To set the stage, the singer is “on a train bound for nowhere” when he is joined by the gambler, who dispenses some advice about life. The gambler says that “every hand’s a winner and every hand’s a loser.”

But it’s the gambler’s final words that especially impress the singer: “You’ve got to know when to hold ‘em / Know when to fold ‘em / Know when to walk away / And know when to run / You never count your money / When you’re sittin’ at the table / There’ll be time enough for countin’ / When the dealin’s done.”

As the gambler has discovered, we don’t choose how we come into this world, but we do have a say in how we live in this world. Again, some decisions are made for us. We are not consulted in the matter. Some of us were dealt a lousy hand. Still, as the song says, “every hand’s a winner and every hand’s a loser.”

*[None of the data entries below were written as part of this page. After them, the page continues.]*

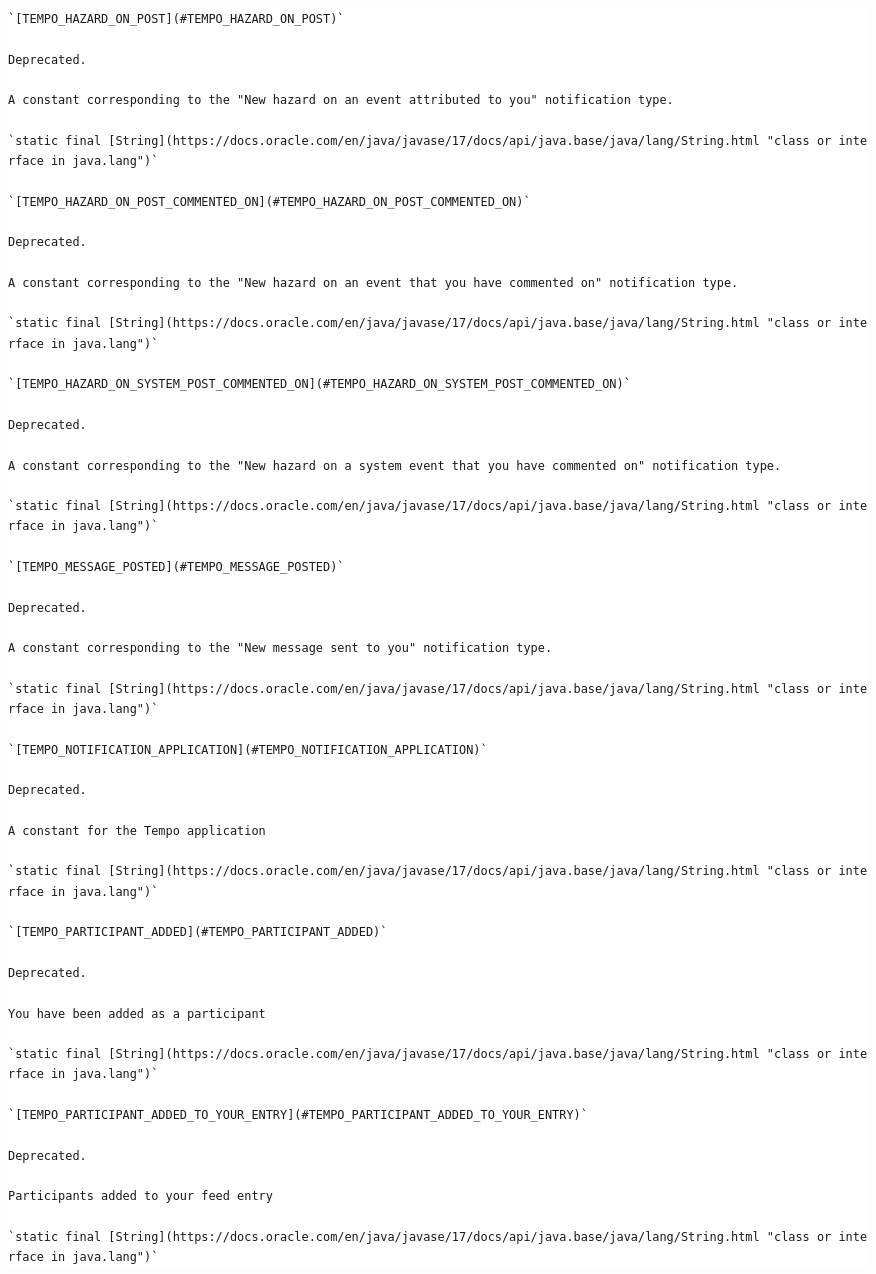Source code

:     `[TEMPO_HAZARD_ON_POST](#TEMPO_HAZARD_ON_POST)`

    Deprecated.

    A constant corresponding to the "New hazard on an event attributed to you" notification type.

    `static final [String](https://docs.oracle.com/en/java/javase/17/docs/api/java.base/java/lang/String.html "class or interface in java.lang")`

    `[TEMPO_HAZARD_ON_POST_COMMENTED_ON](#TEMPO_HAZARD_ON_POST_COMMENTED_ON)`

    Deprecated.

    A constant corresponding to the "New hazard on an event that you have commented on" notification type.

    `static final [String](https://docs.oracle.com/en/java/javase/17/docs/api/java.base/java/lang/String.html "class or interface in java.lang")`

    `[TEMPO_HAZARD_ON_SYSTEM_POST_COMMENTED_ON](#TEMPO_HAZARD_ON_SYSTEM_POST_COMMENTED_ON)`

    Deprecated.

    A constant corresponding to the "New hazard on a system event that you have commented on" notification type.

    `static final [String](https://docs.oracle.com/en/java/javase/17/docs/api/java.base/java/lang/String.html "class or interface in java.lang")`

    `[TEMPO_MESSAGE_POSTED](#TEMPO_MESSAGE_POSTED)`

    Deprecated.

    A constant corresponding to the "New message sent to you" notification type.

    `static final [String](https://docs.oracle.com/en/java/javase/17/docs/api/java.base/java/lang/String.html "class or interface in java.lang")`

    `[TEMPO_NOTIFICATION_APPLICATION](#TEMPO_NOTIFICATION_APPLICATION)`

    Deprecated.

    A constant for the Tempo application

    `static final [String](https://docs.oracle.com/en/java/javase/17/docs/api/java.base/java/lang/String.html "class or interface in java.lang")`

    `[TEMPO_PARTICIPANT_ADDED](#TEMPO_PARTICIPANT_ADDED)`

    Deprecated.

    You have been added as a participant

    `static final [String](https://docs.oracle.com/en/java/javase/17/docs/api/java.base/java/lang/String.html "class or interface in java.lang")`

    `[TEMPO_PARTICIPANT_ADDED_TO_YOUR_ENTRY](#TEMPO_PARTICIPANT_ADDED_TO_YOUR_ENTRY)`

    Deprecated.

    Participants added to your feed entry

    `static final [String](https://docs.oracle.com/en/java/javase/17/docs/api/java.base/java/lang/String.html "class or interface in java.lang")`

Having said that, there is a reality we must admit. My current hero, Richard Rohr, puts it this way in On the Threshold of Transformation:

“Have you ever met [someone] who didn’t seem comfortable in [their] own skin?… Consider the possibility that, as a child, when that person first came into the world, [they were] not given the first permission—permission to exist.

Many people have never been given this foundational permission—either spoken or unspoken. No one ever held their face, looked into their eyes, and said, 'Welcome to the world, dear little one. I’m so happy you’re here, that you exist. I love you.’”

God gives us permission to exist. Indeed, God does much more than that. We have been adopted into the family of God.

In Romans 8, Paul says that “all who are led by the Spirit of God are children of God. For you did not receive a spirit of slavery to fall back into fear, but you have received a spirit of adoption” (vv. 14-15).

We have received a spirit of adoption. What does that mean? What does it mean to receive a spirit of adoption? Among other things, it means that in God’s eyes, the hand we’ve been dealt, whether good, bad or indifferent, is not the one we’re stuck with. There’s something better.

Can we see how this applies to Jacob and Esau? For whatever reason—and as already mentioned, we don’t know all of his motivations—Esau rejects his birthright.

Here’s a question: what do we do with our birthright? Again, as with Esau, we haven’t chosen our birthright. Our birthright includes all of the images, the worldviews, the ways of looking at reality, even religious biases that were given to us by those who raised us.

Birthright includes the way we were shaped as children. But our adoption by God goes beyond all of that. Adoption into the family of God, through Christ, in the power of the Spirit, brings us into a new relationship—a new creation. Our birthright is transformed into something in which the old rules no longer apply. It is a new kind of family tie. As disciples of Jesus, we hear his words “that they may all be one” (Jn 17:21).